- _Exercise objective_
From the records below, print exactly the lines starting at the one containing "left front paw: (933, 856)" and ending at the one containing "left knee: (50, 214)", ends included, and nothing else.

- _Records_
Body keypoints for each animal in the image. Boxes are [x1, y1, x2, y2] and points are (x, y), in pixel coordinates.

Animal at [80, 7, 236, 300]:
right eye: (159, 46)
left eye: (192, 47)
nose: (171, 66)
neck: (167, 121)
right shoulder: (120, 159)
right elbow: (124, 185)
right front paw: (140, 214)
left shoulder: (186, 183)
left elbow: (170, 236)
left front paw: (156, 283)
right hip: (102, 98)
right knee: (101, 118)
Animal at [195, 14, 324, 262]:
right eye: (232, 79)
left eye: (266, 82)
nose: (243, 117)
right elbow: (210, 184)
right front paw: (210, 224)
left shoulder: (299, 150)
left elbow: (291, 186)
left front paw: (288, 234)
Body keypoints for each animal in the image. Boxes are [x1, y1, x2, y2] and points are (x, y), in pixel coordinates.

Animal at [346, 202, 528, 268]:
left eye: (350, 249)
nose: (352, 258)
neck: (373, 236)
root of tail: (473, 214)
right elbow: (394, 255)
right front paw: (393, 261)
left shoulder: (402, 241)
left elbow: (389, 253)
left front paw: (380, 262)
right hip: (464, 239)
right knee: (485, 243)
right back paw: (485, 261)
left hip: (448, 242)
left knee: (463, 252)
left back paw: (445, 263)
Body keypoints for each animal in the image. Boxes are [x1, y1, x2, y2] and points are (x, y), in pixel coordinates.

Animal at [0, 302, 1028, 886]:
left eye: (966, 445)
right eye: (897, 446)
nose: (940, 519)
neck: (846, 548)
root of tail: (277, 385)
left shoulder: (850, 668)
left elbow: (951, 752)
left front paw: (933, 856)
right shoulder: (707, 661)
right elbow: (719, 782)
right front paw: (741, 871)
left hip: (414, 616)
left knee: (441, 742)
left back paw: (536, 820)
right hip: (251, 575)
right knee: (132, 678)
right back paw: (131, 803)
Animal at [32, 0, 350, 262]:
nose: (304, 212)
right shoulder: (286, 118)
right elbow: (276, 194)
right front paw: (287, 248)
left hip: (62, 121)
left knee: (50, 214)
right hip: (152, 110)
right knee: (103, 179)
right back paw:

- _Problem solution_
left front paw: (933, 856)
right shoulder: (707, 661)
right elbow: (719, 782)
right front paw: (741, 871)
left hip: (414, 616)
left knee: (441, 742)
left back paw: (536, 820)
right hip: (251, 575)
right knee: (132, 678)
right back paw: (131, 803)
Animal at [32, 0, 350, 262]:
nose: (304, 212)
right shoulder: (286, 118)
right elbow: (276, 194)
right front paw: (287, 248)
left hip: (62, 121)
left knee: (50, 214)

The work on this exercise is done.